Collaboration is not only beneficial, but necessary for rare diseases, and a team of investigators has found that collaborative efforts among several leading medical institutions have helped increase the study of new medications for myelodysplastic syndromes (MDS).
At the 2018 National Organization of Rare Diseases’ Rare Diseases & Orphan Products Breakthrough Summit (NORD Summit)
held in Washington, DC, the AAMDSIF team of investigators presented data on a new model for MDS clinical research in the United States—the MDS Clinical Research Consortium
The CRC began in 2012 and is comprised of 6 leading medical institutions—the Moffitt Cancer Center, Cleveland Clinic, Dana-Farber Cancer Institute, Md Anderson Cancer Center, Johns Hopkins Medicine, and Weill Cornell Medicine—all working together to collaborate and share resources to conduct unique studies and trials that can advance treatment for MDS and improve patient outcomes.
At monthly meetings, members of the CRC decide to begin a clinical trial at all 6 institutions. Each institution then sends its data over to the Cleveland Clinic where data analysts process and store the data, which is then added to CRUSH!! MDS database to be analyzed. After this happens, conclusions are made, published, and thereby acted upon.
“Usually a trial is developed at 1 institution, and because of the CRC agreement, the other 5 go through the process of establishing that trial at their own institution,” Matthew Lesser, MS, an investigator on the study, told Rare Disease Report®
in an exclusive interview. “It helps increase the number of patients involved in a given trial since multiple sites are involved. It also helps lower costs since all 6 sites are contributing resources to a single trial. Again, different trials occur at the same time among the 6 sites.”

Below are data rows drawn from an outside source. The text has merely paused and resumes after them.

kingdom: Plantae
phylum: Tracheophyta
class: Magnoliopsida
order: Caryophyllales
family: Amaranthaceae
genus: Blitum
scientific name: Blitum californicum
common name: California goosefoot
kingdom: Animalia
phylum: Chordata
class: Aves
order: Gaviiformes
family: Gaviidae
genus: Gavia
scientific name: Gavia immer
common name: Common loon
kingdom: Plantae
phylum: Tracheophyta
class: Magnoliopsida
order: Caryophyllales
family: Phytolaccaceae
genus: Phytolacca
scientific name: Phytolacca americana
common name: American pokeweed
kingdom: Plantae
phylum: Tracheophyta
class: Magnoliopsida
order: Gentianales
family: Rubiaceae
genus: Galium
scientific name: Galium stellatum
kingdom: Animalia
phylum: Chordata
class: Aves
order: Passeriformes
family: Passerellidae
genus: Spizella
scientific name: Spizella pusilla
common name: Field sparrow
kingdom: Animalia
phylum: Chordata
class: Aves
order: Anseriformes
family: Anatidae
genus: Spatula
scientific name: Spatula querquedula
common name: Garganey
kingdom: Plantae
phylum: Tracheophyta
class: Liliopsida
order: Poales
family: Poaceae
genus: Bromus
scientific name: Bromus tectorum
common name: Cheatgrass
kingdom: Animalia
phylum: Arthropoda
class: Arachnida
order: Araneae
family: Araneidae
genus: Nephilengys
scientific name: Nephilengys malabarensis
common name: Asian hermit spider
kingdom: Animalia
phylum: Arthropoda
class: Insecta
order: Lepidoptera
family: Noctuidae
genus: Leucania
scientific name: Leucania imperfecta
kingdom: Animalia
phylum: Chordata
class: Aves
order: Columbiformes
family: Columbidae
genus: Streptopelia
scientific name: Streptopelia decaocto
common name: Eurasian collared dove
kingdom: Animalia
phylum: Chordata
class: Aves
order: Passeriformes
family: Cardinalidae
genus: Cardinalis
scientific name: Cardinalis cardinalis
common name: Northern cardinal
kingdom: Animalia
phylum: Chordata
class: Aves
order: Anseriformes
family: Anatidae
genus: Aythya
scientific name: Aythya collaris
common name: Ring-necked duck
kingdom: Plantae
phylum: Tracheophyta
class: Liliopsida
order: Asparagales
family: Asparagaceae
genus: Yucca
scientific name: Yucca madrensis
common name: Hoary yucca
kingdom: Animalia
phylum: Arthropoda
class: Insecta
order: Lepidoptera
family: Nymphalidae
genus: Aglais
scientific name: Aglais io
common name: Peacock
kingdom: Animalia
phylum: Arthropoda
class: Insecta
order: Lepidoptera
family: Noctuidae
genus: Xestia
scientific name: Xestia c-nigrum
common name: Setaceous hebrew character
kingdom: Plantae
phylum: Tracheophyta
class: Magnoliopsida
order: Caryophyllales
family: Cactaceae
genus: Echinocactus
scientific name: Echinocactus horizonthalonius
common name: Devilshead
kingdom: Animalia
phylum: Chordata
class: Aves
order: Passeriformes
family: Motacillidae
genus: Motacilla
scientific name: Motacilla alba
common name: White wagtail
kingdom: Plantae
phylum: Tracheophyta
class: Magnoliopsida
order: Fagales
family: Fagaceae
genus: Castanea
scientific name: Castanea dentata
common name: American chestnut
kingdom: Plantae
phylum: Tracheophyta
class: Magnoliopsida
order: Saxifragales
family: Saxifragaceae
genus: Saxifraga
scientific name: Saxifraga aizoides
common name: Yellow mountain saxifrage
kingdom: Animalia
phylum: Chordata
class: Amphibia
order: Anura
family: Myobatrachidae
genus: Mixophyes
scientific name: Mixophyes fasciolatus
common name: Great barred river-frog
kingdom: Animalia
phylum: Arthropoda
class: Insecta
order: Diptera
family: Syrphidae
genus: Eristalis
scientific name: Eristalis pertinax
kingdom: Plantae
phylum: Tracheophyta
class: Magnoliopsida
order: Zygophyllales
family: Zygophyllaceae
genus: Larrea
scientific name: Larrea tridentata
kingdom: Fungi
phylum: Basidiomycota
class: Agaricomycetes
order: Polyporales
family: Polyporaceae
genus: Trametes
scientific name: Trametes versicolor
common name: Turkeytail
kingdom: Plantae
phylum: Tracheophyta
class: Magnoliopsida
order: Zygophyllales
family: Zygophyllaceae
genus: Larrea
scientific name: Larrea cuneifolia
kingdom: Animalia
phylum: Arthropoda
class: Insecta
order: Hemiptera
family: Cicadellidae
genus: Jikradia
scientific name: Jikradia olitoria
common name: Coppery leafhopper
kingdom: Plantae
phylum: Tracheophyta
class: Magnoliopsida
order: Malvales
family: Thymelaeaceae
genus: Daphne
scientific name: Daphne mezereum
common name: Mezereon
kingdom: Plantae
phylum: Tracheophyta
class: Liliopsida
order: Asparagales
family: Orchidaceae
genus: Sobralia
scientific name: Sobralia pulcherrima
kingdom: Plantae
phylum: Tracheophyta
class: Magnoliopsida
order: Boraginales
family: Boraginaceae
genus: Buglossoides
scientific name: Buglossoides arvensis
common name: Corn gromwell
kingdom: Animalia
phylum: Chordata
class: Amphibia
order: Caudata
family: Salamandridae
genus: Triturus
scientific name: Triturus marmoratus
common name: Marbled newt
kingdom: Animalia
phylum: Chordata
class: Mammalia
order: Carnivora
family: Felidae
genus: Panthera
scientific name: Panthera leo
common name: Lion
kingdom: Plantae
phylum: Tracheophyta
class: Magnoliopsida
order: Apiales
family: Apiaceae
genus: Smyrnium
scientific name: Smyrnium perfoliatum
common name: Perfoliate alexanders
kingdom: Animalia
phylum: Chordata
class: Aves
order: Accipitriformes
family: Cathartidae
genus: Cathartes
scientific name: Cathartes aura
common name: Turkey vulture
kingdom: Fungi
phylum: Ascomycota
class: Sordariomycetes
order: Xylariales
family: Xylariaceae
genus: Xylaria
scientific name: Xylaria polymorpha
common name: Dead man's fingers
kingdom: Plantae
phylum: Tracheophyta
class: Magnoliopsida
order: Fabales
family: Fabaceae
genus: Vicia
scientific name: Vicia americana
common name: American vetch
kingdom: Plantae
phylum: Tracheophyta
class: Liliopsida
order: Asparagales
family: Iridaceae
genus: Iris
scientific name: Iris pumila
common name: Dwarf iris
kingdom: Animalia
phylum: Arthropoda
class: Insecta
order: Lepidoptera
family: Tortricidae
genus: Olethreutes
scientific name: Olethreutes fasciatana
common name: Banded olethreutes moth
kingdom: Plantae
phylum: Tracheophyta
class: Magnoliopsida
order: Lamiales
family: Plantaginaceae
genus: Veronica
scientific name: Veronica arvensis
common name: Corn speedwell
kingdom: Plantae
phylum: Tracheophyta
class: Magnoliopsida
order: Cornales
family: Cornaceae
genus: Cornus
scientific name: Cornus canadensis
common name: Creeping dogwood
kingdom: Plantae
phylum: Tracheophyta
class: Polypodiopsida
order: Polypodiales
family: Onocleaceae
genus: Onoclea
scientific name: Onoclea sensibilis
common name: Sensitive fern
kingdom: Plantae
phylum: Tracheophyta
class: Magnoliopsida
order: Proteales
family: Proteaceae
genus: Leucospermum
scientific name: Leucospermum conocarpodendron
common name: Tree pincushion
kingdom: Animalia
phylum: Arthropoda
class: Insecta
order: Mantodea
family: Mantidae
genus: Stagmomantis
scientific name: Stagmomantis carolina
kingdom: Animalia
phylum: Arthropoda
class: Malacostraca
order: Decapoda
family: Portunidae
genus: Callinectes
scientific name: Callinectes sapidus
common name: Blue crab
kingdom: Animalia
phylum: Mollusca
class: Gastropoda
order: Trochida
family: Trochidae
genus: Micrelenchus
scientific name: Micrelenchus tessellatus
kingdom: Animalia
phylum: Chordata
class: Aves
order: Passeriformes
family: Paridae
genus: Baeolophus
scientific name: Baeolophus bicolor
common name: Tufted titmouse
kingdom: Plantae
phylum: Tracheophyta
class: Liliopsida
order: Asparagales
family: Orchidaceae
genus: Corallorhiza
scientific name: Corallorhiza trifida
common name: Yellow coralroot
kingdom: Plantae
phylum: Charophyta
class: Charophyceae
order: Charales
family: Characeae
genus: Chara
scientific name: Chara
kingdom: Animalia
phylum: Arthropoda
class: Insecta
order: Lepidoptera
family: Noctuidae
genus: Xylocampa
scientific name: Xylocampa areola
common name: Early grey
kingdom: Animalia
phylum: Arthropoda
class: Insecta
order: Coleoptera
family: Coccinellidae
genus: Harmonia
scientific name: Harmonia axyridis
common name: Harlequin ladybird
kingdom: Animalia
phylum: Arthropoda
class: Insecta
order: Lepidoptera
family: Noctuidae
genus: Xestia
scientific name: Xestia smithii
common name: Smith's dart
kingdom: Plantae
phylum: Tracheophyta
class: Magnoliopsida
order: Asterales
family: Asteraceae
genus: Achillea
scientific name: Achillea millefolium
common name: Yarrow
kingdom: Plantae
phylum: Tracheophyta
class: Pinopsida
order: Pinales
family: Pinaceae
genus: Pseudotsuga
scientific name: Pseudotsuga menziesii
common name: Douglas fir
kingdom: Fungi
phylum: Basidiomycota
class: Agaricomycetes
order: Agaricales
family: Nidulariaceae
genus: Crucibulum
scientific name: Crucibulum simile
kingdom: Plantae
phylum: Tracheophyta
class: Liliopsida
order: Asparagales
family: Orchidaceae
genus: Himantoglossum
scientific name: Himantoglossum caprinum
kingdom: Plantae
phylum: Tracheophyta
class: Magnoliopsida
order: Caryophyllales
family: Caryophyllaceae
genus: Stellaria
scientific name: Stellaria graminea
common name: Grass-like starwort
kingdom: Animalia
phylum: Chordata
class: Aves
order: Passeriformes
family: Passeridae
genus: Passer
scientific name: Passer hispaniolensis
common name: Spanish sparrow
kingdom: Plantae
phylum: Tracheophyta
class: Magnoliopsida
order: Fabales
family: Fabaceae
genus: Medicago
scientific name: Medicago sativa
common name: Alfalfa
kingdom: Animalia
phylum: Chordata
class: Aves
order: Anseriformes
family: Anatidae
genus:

The funding to support this research is secured by the Aplastic Anemia and MDS International Foundation (AAMDSIF), a patient advocacy nonprofit organization, and so, rather than having the usual indirect cost rate ranging from 28% to 80%, it was possible to set the rate at just 10%.
Each institution is provided with support for a principal investigator, clinical research nurse, data manager, and clinical research fellow. With this additional support, per patient expenses are reduced from about $30,000 to just $8,000, the study authors write. As such, more money can be put towards research rather than overhead. Since the CRC is not federally funded, it is able to respond “more nimbly” to research opportunities, they add.
Through advocacy and outreach, the AAMDSIF is working on increasing access to eligible patients. The organization is also serving as administrator of the effort, providing fiduciary oversight and collaborative accountability, in addition to helping to convene initiatives between industry and academia and promote consortia achievements throughout the research and health care community.
The model is successful for several reasons, according to the authors, in that it provides a standardized way for conducting trials and formatting data, it includes use of a central, collective database that included a biorepository, monthly conference calls and periodic face-to-face meetings among CRC members are held, and oversight is provided by an external advisory board.
Since the CRC’s inception, 108 manuscripts were published, 10 multi-center clinical trials were conducted or in the process of being conducted, 30 MDS research careers were initiated, and 80 abstracts have been submitted to the American Society of Hematology (ASH). Additionally, there has also been a substantial growth of 468% in the database, which included the CRUSH!! MDS database and data collected from the clinical trials conducted within the CRC.
The team concludes that the CRC is innovative in its structure, governance, funding, responsiveness, cost containment, and focus on developing future talent. The CRC’s unique design and funding support enables projects to be designed, evaluated, and approved or re-designed in a revolving, continuous cycle, the authors write.
In addition, development of the therapeutic and non-therapeutic trials, pilot projects, and special projects that comprise the Consortium portfolio is promoted by the infrastructure support provided by the funder to the CRC.
Noted advantages with the CRC was a reduction in “red tape,” larger cohorts in clinical trials, faster recruitment, and immediate availability of data from existing registries and biorepositories.
“To date, there are 10 multi-centered trials among the 6 institutions,” Lesser added.
Although the model shows great promise, authors postulate future challenges to be acquiring sustainable funding, keeping the centers and investigators involved motivated, keeping data updated, and overcoming international collaboration and regulatory hurdles.